Quoted passage =
⁂

I know cartel mediums are 1.72 kg / those P1 carbon are 2.4 kg


----------



## TorontoJosh (Oct 28, 2016)

linvillegorge said:


> This is what I'm about to do with an old pair of Burton Triads that I have laying around. Great bindings, but the straps are about shot. I'll throw them on a 157 Capita DBX I have laying around that I ride 4-5 times a year.


I have a pair of Triads. Love Them! Why did they stop making these? They feel amazing on my 2015 Burton process


----------



## linvillegorge (Jul 6, 2009)

TorontoJosh said:


> I have a pair of Triads. Love Them! Why did they stop making these? They feel amazing on my 2015 Burton process


A lot of people had issues breaking the highbacks but mine have held up just fine.

I agree, they're great. Clear upgrade over the Cartels of similar years. I honestly think I prefer them over my much newer Malavitas.


----------



## timmytard (Mar 19, 2009)

lephil said:


> Hi Guys,
> 
> I'm using for several years now these P1 carbon. They are still in pretty good shape.

⁂

Supplied entries =
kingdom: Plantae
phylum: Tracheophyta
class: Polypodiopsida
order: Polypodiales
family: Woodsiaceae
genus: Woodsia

⁂

Work instructions =
A) In the snowboard binding thread, change "highbacks" to "baseplates" and give the passage starting with "A lot of people" and going on through "(Mar 19, 2009)".
B) Take the snowboard binding thread further from the point where it stops.

Answers for the tasks =
A)
A lot of people had issues breaking the baseplates but mine have held up just fine.

I agree, they're great. Clear upgrade over the Cartels of similar years. I honestly think I prefer them over my much newer Malavitas.


----------



## timmytard (Mar 19, 2009)

B)
> 
> ...


Would you like to replenish your Johan fleet?

I have 2 of them.
One is the fire & smoke one.
The other is the one with the swallow tail graphic on the bottom.

The latter one being virtually brand new.


TT


----------



## lephil (Feb 8, 2011)

I'm good for the latter one, let's discuss.



timmytard said:


> Would you like to replenish your Johan fleet?
> 
> I have 2 of them.
> One is the fire & smoke one.
> ...


----------



## lephil (Feb 8, 2011)

and FYI your pm box is full


----------



## lephil (Feb 8, 2011)

I've given you my email by pm, thanks


----------



## timmytard (Mar 19, 2009)

lephil said:


> and FYI your pm box is full


Ah ok, I'll get right on that.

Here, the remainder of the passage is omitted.